According to Swami Vivekananda the purpose of education is to develop personality of child in all aspects namely physical, intellectual and spiritual. Function of education is to bring about a harmonious development of all the aspects of human personality so that it can grow to its highest stature and serve the society as its best.
Let us see how Swami Ranganathananda expands the ideas of Swami Vivekananda.
Education helps the child to achieve vyaktitva and vikasita vyaktitva (developed personality). It is a continuous process.
At the level of vyaktitva, man puts oneself in the centre and wants the world to dance round him on or her; as a vikasita vyakti, he or she becomes humanized and learns the art of service and dedication to the people around.

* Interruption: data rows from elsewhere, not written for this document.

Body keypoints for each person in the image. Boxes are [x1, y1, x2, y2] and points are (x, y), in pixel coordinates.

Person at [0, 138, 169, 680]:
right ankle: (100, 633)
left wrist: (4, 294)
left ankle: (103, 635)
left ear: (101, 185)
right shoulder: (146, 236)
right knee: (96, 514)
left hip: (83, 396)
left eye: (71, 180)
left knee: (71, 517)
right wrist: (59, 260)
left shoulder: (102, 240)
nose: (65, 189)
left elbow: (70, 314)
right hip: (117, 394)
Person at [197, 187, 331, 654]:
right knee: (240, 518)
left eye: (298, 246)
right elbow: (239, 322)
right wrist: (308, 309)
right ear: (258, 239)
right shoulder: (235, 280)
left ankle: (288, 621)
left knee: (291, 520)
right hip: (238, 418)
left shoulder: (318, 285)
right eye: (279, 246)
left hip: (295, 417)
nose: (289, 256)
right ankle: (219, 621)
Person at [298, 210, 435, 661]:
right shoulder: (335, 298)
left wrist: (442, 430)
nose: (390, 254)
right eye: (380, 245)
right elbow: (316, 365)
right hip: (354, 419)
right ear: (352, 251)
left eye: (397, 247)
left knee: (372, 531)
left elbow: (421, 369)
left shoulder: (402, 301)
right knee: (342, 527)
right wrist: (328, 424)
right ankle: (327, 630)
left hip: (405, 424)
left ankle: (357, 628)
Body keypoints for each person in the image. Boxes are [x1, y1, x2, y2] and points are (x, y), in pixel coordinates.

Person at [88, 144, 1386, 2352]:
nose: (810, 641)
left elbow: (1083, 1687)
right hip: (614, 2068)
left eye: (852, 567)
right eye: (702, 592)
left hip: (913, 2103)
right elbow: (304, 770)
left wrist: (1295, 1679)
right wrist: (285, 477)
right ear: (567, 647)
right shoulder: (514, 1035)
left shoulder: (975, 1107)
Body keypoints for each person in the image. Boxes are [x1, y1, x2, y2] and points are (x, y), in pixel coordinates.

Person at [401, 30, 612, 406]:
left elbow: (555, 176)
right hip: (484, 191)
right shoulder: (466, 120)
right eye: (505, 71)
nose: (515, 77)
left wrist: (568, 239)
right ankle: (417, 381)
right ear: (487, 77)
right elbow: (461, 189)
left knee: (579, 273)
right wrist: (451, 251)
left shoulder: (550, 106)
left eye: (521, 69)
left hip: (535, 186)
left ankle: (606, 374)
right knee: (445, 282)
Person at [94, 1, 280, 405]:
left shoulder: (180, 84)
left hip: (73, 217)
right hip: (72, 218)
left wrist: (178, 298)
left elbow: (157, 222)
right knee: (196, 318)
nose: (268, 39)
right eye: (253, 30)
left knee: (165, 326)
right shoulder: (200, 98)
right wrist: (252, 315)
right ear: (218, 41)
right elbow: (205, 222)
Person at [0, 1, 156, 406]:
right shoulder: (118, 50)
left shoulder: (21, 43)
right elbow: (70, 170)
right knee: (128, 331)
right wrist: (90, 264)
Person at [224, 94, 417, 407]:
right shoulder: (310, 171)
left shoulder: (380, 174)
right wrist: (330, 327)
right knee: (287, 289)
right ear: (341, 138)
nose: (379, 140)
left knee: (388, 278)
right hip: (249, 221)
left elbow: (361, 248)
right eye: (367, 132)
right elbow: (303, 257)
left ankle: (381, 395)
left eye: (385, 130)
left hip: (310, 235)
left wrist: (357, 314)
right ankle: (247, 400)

All true education involves this spiritual growth from vyaktitva to vikasita vyaktitva. Vikasita means expansion not a mere expansion in body - weight and size, not a mere intellectual expansion in mastery of facts and formulae, but a spiritual expansion, through the assimilation of the values of tyaga and seva.
These values are the by-products of that spiritual growth in man. That is why it is called Vikasita Vyaktitva. When our children are able to live in peace with others, work with others, love and serve others, then only they have become persons, vikasita vyaktis, till then, they are only individuals, vyaktis.
This type of spiritual growth from individuality to personality, from vyaktitva to vikasita vyaktitva, must first strive for it and achieve it, and then help their students to achieve it. This is a great and basic step what we have to take in our education.
This is the very soul of value-oriented education, of human resource development; education helps the child to become a vyakti and vikasita vyakti; that is learning to be and joins learning to do. Thus it becomes complete and meaningful Education.
TO SUM UP :
Swami Vivekananda defines education as 'the life building, Man-making, character making, assimilation of ideas'. purpose of education is to develop personality of child in all aspects namely, physical, intellectual, and spiritual.
Following Swami Vivekananda, Swami Ranganathananda further elaborates it as 'Education is training the mind and not stuffing the brain'. Purpose of education is to develop 'vikasita vyaktitva' in child.